# Exercise 1:
Please render the records as a JSON list of strings, one string per line and blank lines left out, starting with the line that contains "genus: Bombus" and going on through the line that contains "family: Halictidae".

# Text to read:
========================================================================

Barring the unforeseen, Toronto’s Auston Matthews seems like a lock to win his third Maurice Richard Trophy as the NHL’s leading goal-scorer. What makes Matthews the sniper that he is?
“His size for sure (6-foot-3, 215 pounds). His skating. He’s never skated better, in my opinion. As you get a little bit older, you get stronger, more mature. One of the things you do when you're four, five, six years in the League, you start to become way more focused or you know how to focus better. Your consistency increases because of it. And I think that you're seeing him play with a tremendous amount of consistency right now.
“I mean, he is the best, most natural goal-scorer in the game right now. There's no question about it. You add up all of his physical skills and then you add the experience that he's getting now – the focus and the maturity. He’s a tremendous hockey player, incredible, incredible goal-scorer.
“I don't know actually how you eliminate or stop a guy who can skate that well with that size and his shot, because he can score from the inside and from the outside. I'm really looking forward to seeing him in the playoffs again this year.”

========================================================================

# Dataset:
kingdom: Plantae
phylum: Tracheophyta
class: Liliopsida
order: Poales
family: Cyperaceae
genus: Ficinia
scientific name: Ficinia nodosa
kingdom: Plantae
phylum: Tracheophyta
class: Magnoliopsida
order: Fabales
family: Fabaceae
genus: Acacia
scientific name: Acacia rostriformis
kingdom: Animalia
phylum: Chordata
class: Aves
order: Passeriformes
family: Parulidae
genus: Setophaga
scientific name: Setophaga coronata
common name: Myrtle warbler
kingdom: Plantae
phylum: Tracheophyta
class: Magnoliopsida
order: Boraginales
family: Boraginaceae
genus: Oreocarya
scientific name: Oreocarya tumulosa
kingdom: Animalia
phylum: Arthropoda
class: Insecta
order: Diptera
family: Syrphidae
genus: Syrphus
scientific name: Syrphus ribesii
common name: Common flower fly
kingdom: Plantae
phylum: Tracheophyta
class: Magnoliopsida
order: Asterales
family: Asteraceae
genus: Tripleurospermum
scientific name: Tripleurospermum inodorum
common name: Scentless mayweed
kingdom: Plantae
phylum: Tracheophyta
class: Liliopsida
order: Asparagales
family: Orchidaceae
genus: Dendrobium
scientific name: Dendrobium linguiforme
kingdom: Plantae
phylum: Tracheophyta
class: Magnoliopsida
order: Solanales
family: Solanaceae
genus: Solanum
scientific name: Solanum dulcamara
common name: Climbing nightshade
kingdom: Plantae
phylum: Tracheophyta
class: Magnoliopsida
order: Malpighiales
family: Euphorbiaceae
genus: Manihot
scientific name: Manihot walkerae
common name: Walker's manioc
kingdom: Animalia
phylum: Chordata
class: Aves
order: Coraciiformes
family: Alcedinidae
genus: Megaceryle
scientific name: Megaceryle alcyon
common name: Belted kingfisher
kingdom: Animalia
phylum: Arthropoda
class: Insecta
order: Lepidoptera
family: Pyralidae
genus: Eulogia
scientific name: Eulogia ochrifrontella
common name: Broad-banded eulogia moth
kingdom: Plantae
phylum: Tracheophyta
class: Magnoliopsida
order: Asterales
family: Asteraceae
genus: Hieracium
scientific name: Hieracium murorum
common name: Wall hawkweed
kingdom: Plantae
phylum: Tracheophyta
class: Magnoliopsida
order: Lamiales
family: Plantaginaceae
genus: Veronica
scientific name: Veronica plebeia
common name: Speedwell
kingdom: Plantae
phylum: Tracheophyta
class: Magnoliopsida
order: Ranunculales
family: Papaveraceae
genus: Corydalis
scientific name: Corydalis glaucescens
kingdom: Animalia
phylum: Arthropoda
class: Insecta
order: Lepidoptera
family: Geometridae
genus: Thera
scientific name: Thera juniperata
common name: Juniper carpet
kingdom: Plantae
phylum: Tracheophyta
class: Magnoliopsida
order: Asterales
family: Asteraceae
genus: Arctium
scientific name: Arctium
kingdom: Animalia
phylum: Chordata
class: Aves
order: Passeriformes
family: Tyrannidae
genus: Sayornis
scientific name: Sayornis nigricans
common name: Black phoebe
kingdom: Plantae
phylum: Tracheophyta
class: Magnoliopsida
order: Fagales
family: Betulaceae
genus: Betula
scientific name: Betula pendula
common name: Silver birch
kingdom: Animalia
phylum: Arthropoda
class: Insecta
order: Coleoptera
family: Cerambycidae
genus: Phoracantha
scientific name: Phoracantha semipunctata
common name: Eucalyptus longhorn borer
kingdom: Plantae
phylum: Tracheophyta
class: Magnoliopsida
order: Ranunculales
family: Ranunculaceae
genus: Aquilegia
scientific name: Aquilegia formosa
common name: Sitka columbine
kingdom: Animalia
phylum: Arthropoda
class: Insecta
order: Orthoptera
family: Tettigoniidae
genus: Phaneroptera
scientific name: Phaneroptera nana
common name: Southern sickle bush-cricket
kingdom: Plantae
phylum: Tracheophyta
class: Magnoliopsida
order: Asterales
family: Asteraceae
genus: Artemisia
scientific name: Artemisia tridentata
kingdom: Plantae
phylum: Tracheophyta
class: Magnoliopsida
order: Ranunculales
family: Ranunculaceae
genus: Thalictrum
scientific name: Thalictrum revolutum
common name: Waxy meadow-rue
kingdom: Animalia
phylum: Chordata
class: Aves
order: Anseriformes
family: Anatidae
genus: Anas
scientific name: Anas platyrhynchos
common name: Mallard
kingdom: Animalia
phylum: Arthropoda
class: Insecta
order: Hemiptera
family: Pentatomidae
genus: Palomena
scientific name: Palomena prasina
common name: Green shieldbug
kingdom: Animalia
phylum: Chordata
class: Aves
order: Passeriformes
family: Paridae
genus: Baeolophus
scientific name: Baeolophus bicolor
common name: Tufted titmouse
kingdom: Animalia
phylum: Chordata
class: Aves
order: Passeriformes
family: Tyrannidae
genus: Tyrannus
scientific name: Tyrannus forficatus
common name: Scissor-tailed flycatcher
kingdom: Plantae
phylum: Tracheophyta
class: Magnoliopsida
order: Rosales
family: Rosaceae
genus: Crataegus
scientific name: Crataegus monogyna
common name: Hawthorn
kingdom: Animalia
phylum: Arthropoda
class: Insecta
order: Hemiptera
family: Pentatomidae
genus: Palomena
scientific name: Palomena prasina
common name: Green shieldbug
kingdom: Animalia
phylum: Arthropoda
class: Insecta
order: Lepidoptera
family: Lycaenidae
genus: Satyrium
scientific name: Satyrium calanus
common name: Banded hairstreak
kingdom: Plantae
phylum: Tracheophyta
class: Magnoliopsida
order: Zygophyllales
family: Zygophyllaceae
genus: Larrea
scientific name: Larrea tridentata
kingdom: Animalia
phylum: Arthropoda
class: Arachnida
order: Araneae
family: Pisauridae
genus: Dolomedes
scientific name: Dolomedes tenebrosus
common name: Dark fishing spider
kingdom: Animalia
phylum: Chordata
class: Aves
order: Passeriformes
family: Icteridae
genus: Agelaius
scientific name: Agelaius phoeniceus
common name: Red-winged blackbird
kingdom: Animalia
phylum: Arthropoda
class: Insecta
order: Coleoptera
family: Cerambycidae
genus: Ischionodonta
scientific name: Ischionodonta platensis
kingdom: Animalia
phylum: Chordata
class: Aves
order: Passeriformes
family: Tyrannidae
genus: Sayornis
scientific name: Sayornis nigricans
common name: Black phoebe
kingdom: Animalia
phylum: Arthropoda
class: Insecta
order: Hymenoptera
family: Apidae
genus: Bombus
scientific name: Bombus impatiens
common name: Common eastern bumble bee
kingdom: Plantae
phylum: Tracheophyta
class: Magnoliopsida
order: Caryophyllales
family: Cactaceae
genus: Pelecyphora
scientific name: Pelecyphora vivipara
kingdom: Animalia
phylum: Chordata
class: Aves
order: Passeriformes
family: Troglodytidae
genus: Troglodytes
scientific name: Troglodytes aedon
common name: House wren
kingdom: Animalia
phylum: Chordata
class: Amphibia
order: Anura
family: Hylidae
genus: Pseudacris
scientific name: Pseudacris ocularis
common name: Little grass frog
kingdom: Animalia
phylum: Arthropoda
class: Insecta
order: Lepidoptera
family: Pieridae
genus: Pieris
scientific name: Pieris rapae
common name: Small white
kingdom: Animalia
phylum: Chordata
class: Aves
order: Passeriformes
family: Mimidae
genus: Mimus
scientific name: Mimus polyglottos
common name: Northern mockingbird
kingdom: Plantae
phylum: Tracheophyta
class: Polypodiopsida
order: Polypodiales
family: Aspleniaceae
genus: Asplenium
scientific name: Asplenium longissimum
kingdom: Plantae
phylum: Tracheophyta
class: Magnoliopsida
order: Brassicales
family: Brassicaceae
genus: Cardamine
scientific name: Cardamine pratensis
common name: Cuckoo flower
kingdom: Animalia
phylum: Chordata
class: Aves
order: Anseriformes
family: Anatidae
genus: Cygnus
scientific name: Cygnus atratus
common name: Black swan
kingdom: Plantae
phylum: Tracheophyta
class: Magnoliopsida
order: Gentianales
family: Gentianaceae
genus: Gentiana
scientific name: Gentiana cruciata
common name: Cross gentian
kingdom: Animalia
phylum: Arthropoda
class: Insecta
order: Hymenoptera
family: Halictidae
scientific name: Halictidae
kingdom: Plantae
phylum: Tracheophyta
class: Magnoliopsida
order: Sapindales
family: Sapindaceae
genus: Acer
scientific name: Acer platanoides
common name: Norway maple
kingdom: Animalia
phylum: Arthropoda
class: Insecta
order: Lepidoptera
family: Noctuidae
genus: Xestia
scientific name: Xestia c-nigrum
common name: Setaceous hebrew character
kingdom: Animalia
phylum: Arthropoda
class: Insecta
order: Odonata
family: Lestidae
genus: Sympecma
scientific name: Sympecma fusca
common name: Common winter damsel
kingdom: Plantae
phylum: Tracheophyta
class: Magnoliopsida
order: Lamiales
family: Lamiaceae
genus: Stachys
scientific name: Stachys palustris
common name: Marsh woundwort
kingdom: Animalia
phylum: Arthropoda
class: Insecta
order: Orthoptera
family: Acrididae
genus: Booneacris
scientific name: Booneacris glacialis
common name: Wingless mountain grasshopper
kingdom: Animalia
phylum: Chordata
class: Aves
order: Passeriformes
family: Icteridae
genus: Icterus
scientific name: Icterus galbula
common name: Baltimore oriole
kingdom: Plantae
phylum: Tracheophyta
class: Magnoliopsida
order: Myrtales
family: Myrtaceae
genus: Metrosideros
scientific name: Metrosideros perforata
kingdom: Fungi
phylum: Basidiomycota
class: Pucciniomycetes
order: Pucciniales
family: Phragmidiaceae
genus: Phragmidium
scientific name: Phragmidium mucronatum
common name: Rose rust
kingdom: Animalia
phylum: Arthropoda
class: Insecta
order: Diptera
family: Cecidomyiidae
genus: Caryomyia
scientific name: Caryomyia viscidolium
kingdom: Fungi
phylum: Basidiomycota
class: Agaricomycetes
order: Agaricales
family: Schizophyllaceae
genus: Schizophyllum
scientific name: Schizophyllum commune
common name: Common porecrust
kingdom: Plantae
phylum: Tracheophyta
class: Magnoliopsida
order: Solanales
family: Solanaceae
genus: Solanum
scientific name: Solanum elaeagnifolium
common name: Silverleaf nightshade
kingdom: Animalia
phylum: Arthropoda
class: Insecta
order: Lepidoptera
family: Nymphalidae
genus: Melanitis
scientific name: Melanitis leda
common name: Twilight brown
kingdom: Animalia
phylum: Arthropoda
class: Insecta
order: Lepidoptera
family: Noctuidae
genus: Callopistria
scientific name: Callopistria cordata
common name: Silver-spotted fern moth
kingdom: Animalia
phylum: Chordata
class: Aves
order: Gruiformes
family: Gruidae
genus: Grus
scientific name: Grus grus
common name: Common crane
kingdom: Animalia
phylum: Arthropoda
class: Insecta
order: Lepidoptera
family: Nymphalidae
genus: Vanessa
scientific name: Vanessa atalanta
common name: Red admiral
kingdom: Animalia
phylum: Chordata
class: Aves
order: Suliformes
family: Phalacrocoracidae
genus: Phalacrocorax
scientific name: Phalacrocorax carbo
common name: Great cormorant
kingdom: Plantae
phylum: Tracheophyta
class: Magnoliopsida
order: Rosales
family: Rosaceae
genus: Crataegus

========================================================================

# Exercise 2:
Give every number written in digits in the passage about Auston Matthews, in the order they appear.

# Full response 1:
[
  "genus: Bombus",
  "scientific name: Bombus impatiens",
  "common name: Common eastern bumble bee",
  "kingdom: Plantae",
  "phylum: Tracheophyta",
  "class: Magnoliopsida",
  "order: Caryophyllales",
  "family: Cactaceae",
  "genus: Pelecyphora",
  "scientific name: Pelecyphora vivipara",
  "kingdom: Animalia",
  "phylum: Chordata",
  "class: Aves",
  "order: Passeriformes",
  "family: Troglodytidae",
  "genus: Troglodytes",
  "scientific name: Troglodytes aedon",
  "common name: House wren",
  "kingdom: Animalia",
  "phylum: Chordata",
  "class: Amphibia",
  "order: Anura",
  "family: Hylidae",
  "genus: Pseudacris",
  "scientific name: Pseudacris ocularis",
  "common name: Little grass frog",
  "kingdom: Animalia",
  "phylum: Arthropoda",
  "class: Insecta",
  "order: Lepidoptera",
  "family: Pieridae",
  "genus: Pieris",
  "scientific name: Pieris rapae",
  "common name: Small white",
  "kingdom: Animalia",
  "phylum: Chordata",
  "class: Aves",
  "order: Passeriformes",
  "family: Mimidae",
  "genus: Mimus",
  "scientific name: Mimus polyglottos",
  "common name: Northern mockingbird",
  "kingdom: Plantae",
  "phylum: Tracheophyta",
  "class: Polypodiopsida",
  "order: Polypodiales",
  "family: Aspleniaceae",
  "genus: Asplenium",
  "scientific name: Asplenium longissimum",
  "kingdom: Plantae",
  "phylum: Tracheophyta",
  "class: Magnoliopsida",
  "order: Brassicales",
  "family: Brassicaceae",
  "genus: Cardamine",
  "scientific name: Cardamine pratensis",
  "common name: Cuckoo flower",
  "kingdom: Animalia",
  "phylum: Chordata",
  "class: Aves",
  "order: Anseriformes",
  "family: Anatidae",
  "genus: Cygnus",
  "scientific name: Cygnus atratus",
  "common name: Black swan",
  "kingdom: Plantae",
  "phylum: Tracheophyta",
  "class: Magnoliopsida",
  "order: Gentianales",
  "family: Gentianaceae",
  "genus: Gentiana",
  "scientific name: Gentiana cruciata",
  "common name: Cross gentian",
  "kingdom: Animalia",
  "phylum: Arthropoda",
  "class: Insecta",
  "order: Hymenoptera",
  "family: Halictidae"
]

# Full response 2:
6, 3, 215